**Exercise description:** Look through the entries below and copy exactly the part that begins with the line containing "incidenta covid in data de 30.01.2023" and ends with the line containing "Екатеринбург". Do not copy the pictures.

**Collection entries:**
+ + + + +

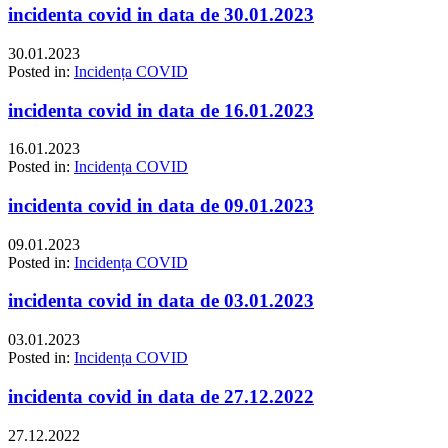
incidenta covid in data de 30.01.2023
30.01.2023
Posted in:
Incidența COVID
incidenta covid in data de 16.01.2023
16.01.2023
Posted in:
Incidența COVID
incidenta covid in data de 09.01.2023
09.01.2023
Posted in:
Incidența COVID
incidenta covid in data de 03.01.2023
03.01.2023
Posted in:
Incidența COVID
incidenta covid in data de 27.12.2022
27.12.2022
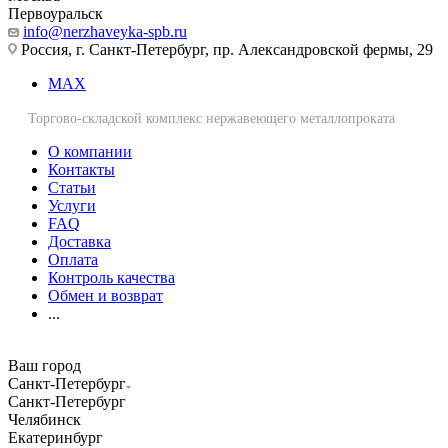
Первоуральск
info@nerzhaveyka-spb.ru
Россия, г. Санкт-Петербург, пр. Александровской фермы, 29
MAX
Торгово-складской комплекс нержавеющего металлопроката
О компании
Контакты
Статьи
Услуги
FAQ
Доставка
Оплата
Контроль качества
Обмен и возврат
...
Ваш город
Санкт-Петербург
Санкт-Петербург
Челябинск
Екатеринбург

+ + + + +

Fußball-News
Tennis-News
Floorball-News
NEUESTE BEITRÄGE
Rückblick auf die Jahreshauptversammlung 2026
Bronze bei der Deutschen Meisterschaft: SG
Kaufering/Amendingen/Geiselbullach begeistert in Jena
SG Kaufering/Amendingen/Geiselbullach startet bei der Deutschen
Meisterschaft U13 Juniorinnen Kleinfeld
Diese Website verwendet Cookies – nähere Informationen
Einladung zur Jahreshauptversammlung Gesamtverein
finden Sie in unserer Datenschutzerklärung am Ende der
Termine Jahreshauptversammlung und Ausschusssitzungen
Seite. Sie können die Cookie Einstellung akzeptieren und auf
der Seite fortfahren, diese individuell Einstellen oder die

+ + + + +

**Answer for the task:**
incidenta covid in data de 30.01.2023
30.01.2023
Posted in:
Incidența COVID
incidenta covid in data de 16.01.2023
16.01.2023
Posted in:
Incidența COVID
incidenta covid in data de 09.01.2023
09.01.2023
Posted in:
Incidența COVID
incidenta covid in data de 03.01.2023
03.01.2023
Posted in:
Incidența COVID
incidenta covid in data de 27.12.2022
27.12.2022
Первоуральск
info@nerzhaveyka-spb.ru
Россия, г. Санкт-Петербург, пр. Александровской фермы, 29
MAX
Торгово-складской комплекс нержавеющего металлопроката
О компании
Контакты
Статьи
Услуги
FAQ
Доставка
Оплата
Контроль качества
Обмен и возврат
...
Ваш город
Санкт-Петербург
Санкт-Петербург
Челябинск
Екатеринбург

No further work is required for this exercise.